--- Task description ---
Transcribe the whole listing without a single picture.

--- Provided material ---
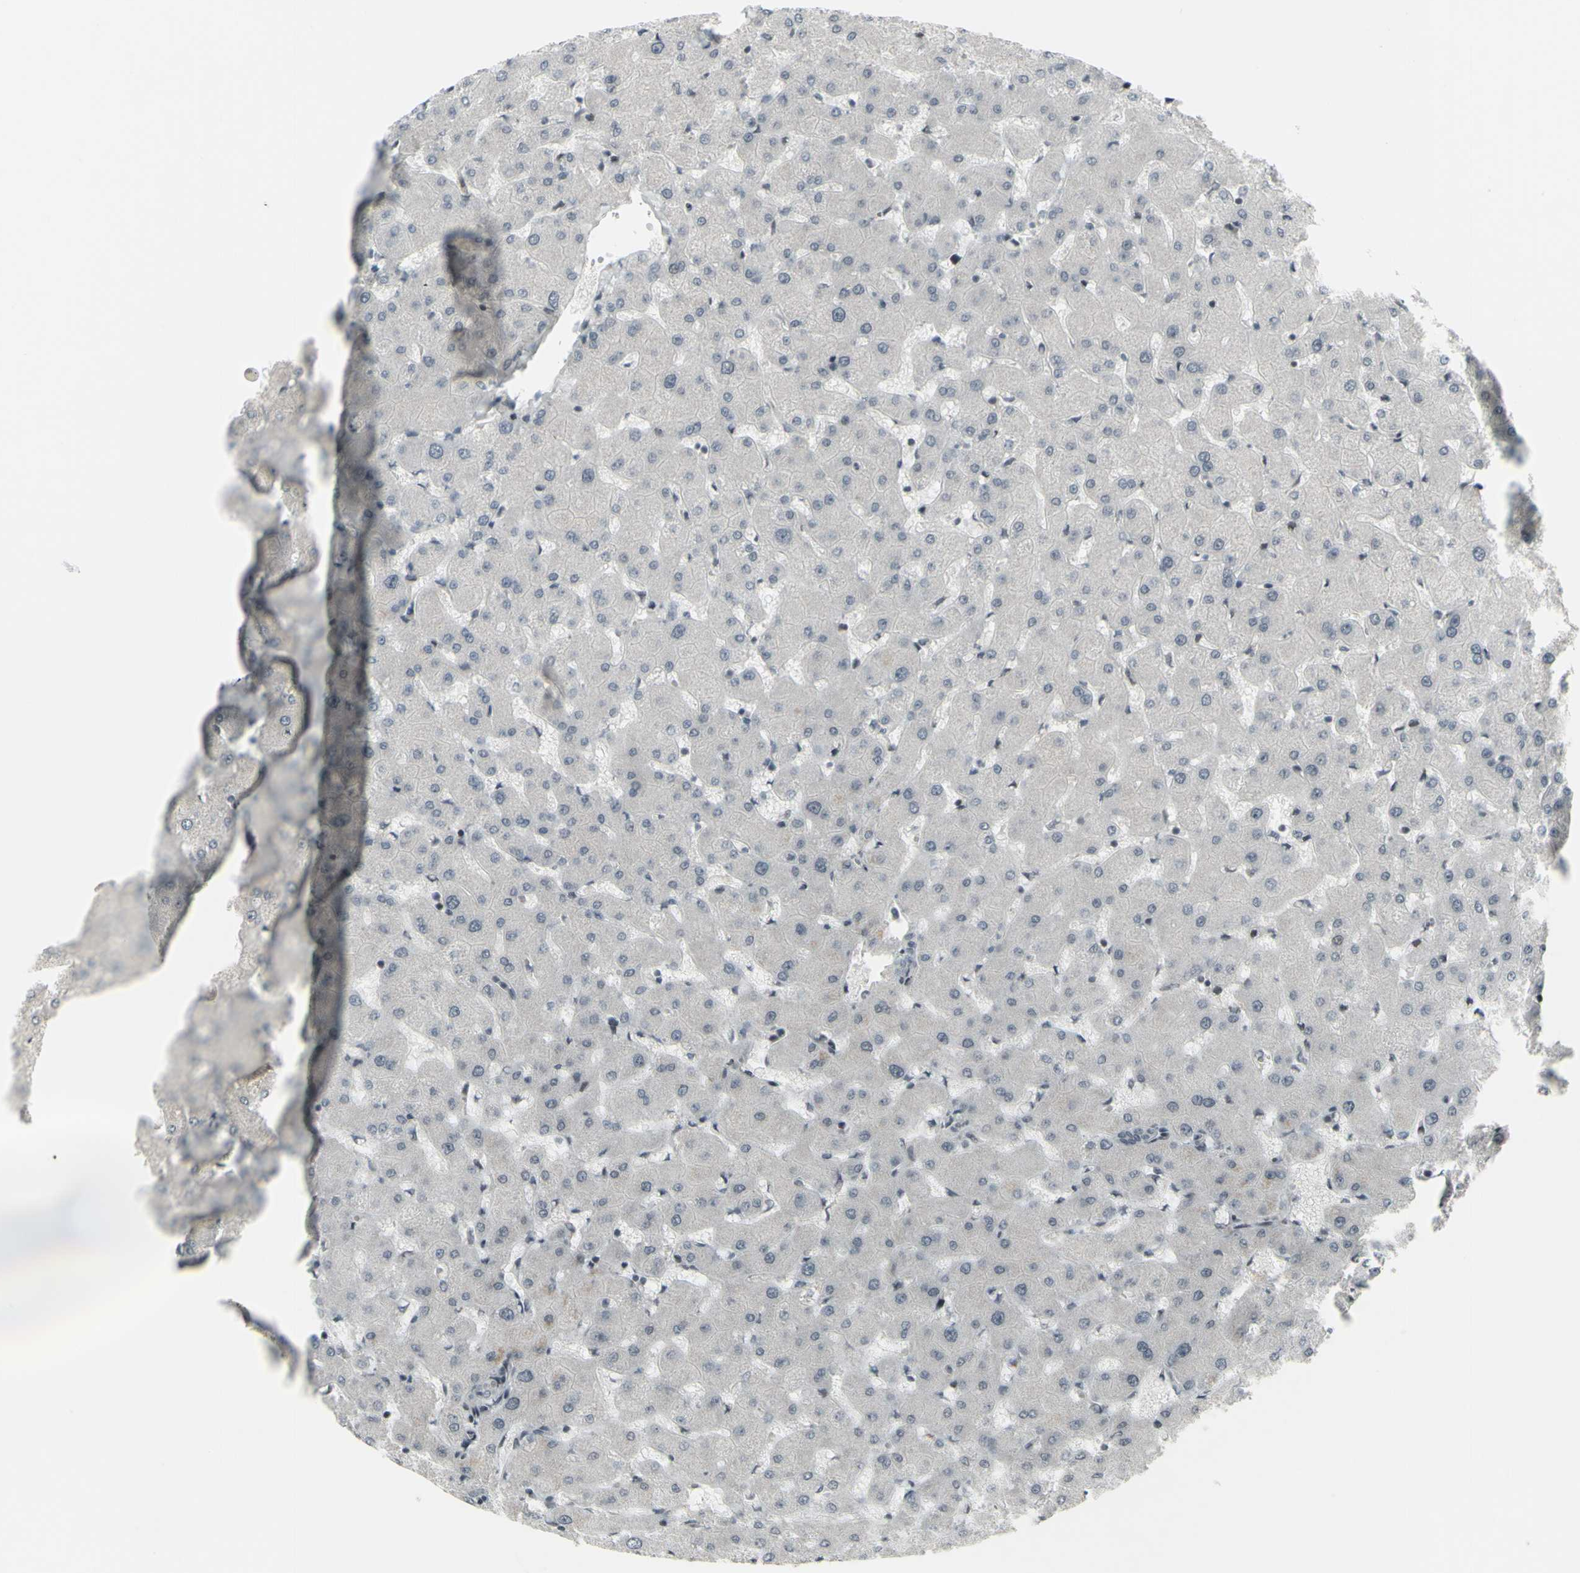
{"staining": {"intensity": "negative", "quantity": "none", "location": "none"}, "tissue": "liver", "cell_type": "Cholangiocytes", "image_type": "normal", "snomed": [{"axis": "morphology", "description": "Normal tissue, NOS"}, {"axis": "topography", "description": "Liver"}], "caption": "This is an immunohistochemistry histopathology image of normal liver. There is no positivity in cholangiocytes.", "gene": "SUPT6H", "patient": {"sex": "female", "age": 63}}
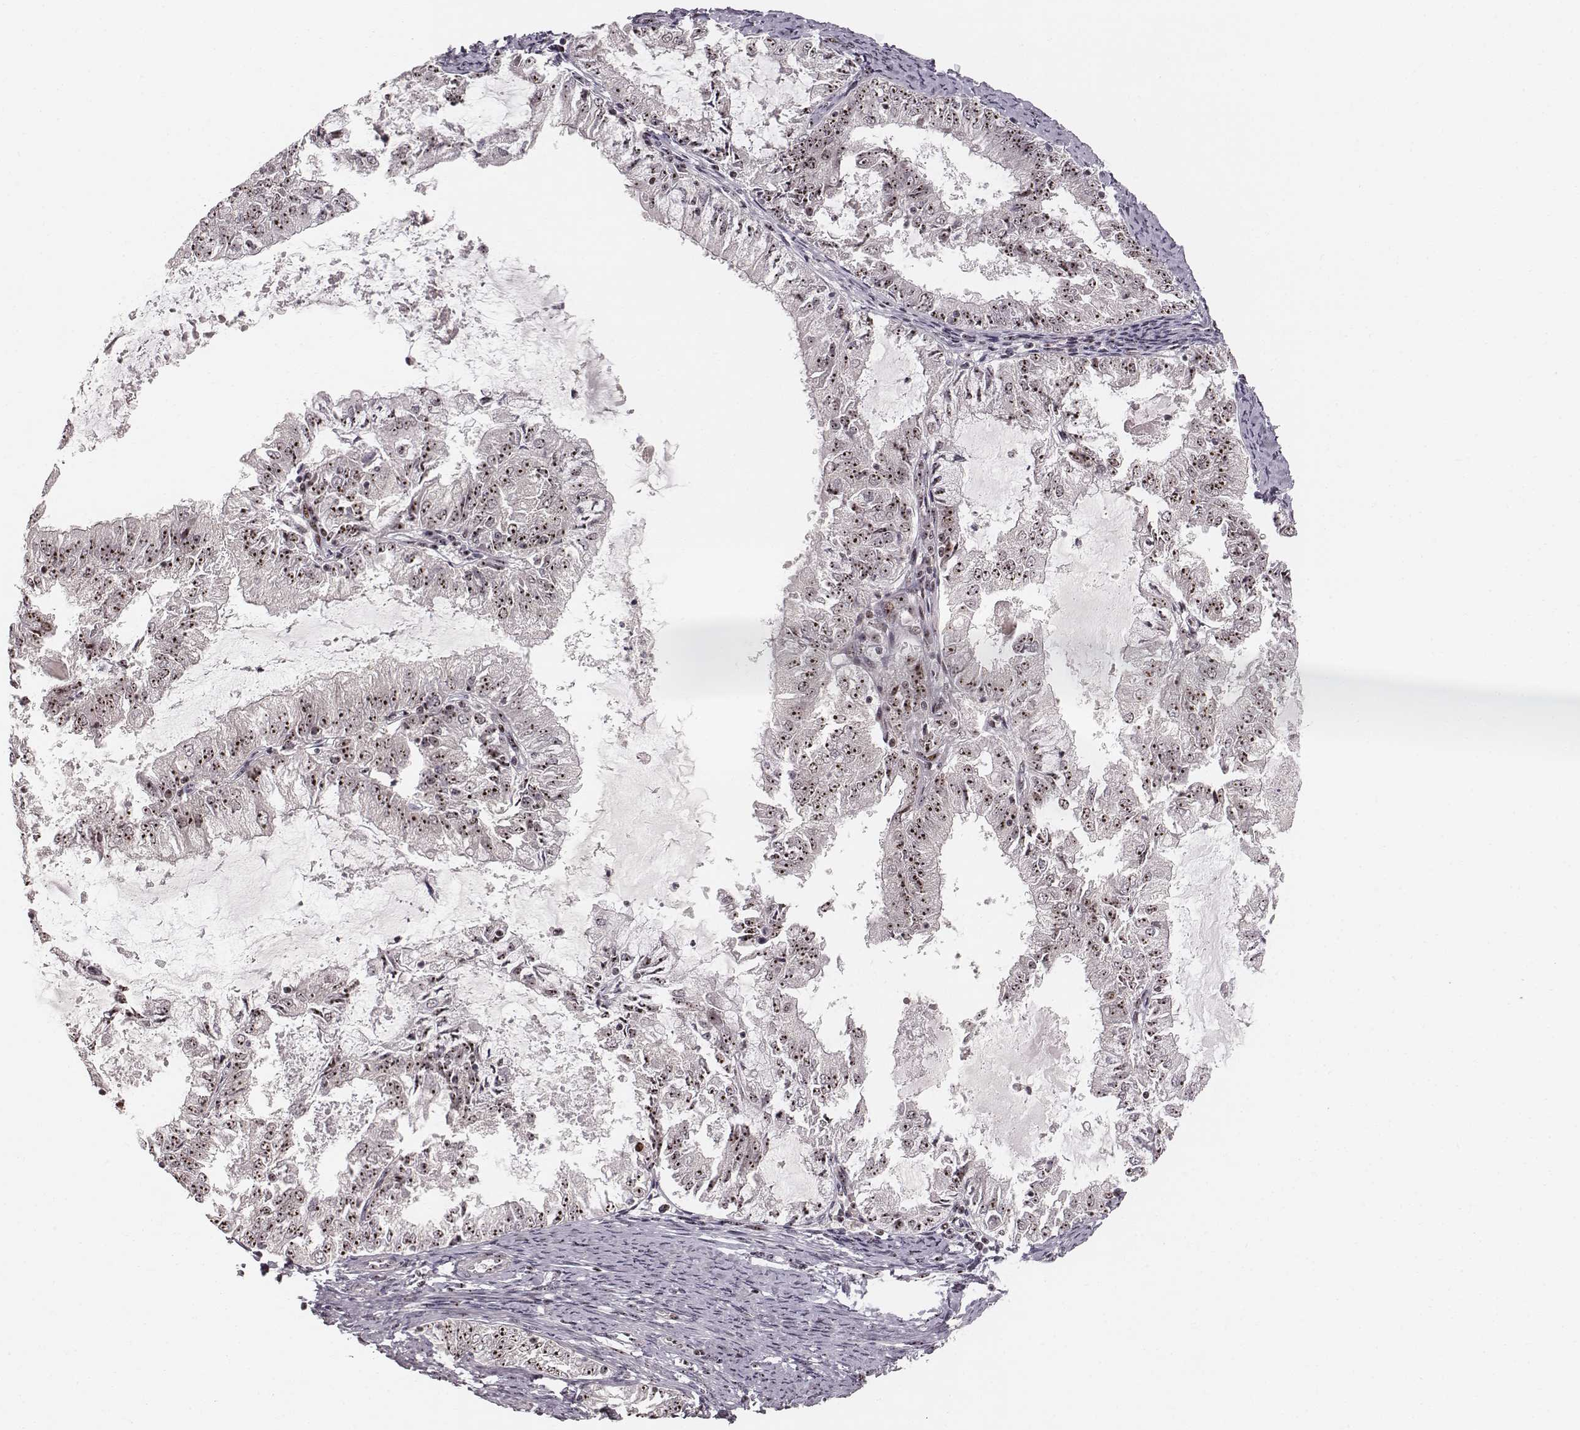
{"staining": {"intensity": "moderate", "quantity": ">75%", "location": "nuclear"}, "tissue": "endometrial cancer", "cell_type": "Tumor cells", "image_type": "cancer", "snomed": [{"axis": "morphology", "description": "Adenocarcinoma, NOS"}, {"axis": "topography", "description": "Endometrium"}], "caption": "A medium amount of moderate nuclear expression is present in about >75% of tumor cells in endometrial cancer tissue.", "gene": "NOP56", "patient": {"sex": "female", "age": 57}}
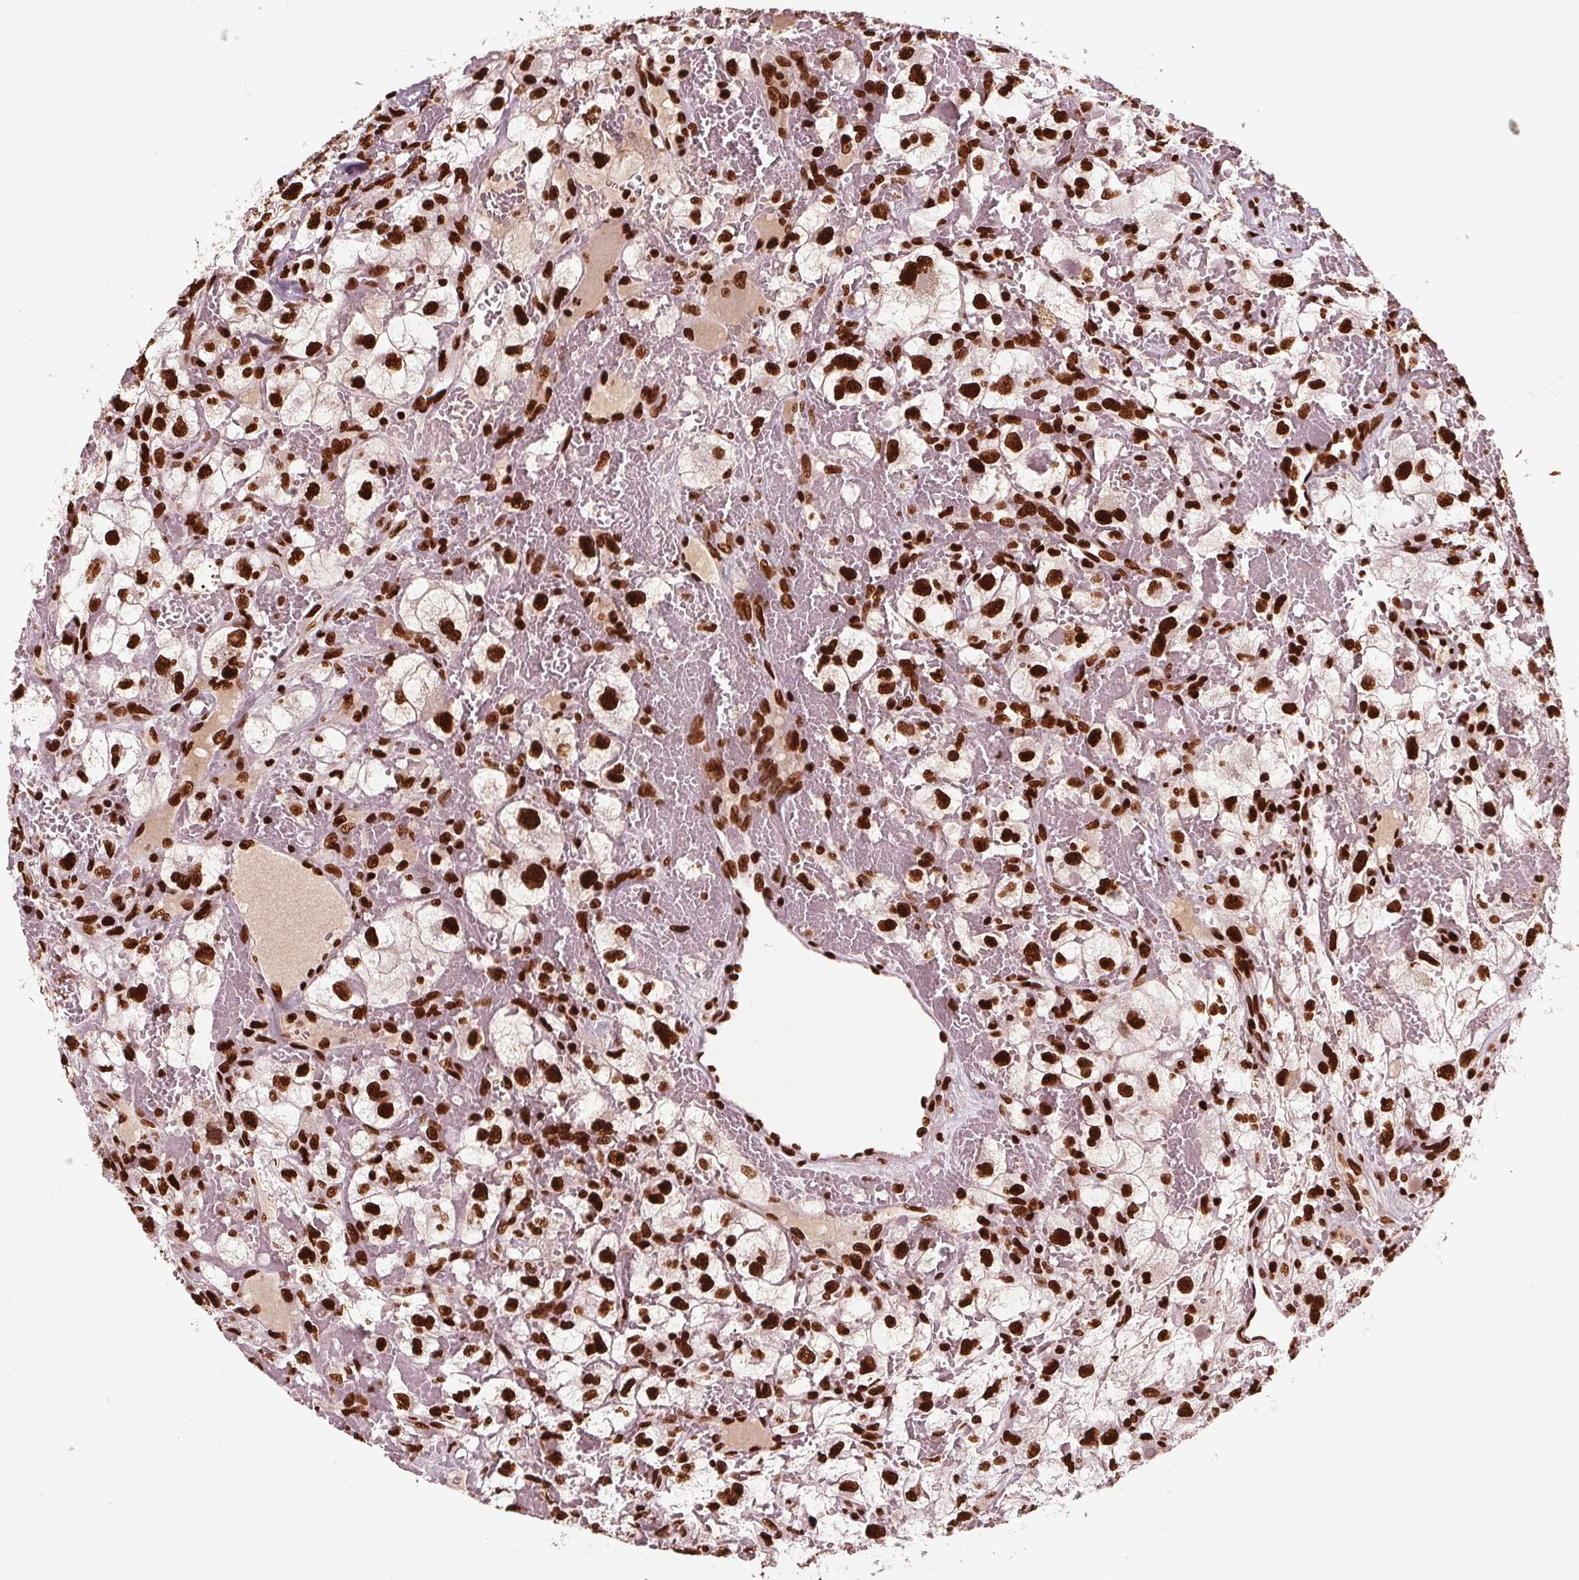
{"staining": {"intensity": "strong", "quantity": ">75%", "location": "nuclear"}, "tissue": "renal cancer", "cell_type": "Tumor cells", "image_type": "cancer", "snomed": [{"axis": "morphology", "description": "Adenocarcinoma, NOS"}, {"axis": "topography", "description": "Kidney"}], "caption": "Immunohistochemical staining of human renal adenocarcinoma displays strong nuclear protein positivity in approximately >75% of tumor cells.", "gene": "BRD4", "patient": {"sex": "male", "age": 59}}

--- Task output ---
{"staining": {"intensity": "negative", "quantity": "none", "location": "none"}, "tissue": "liver", "cell_type": "Cholangiocytes", "image_type": "normal", "snomed": [{"axis": "morphology", "description": "Normal tissue, NOS"}, {"axis": "topography", "description": "Liver"}], "caption": "This is an immunohistochemistry histopathology image of normal liver. There is no positivity in cholangiocytes.", "gene": "SUPT6H", "patient": {"sex": "female", "age": 63}}
{"staining": {"intensity": "moderate", "quantity": ">75%", "location": "nuclear"}, "tissue": "endometrial cancer", "cell_type": "Tumor cells", "image_type": "cancer", "snomed": [{"axis": "morphology", "description": "Adenocarcinoma, NOS"}, {"axis": "topography", "description": "Endometrium"}], "caption": "A medium amount of moderate nuclear expression is present in about >75% of tumor cells in endometrial cancer tissue.", "gene": "NOP56", "patient": {"sex": "female", "age": 57}}
{"staining": {"intensity": "strong", "quantity": ">75%", "location": "nuclear"}, "tissue": "renal cancer", "cell_type": "Tumor cells", "image_type": "cancer", "snomed": [{"axis": "morphology", "description": "Adenocarcinoma, NOS"}, {"axis": "topography", "description": "Kidney"}], "caption": "Immunohistochemical staining of human renal adenocarcinoma displays strong nuclear protein positivity in approximately >75% of tumor cells.", "gene": "BRD4", "patient": {"sex": "male", "age": 59}}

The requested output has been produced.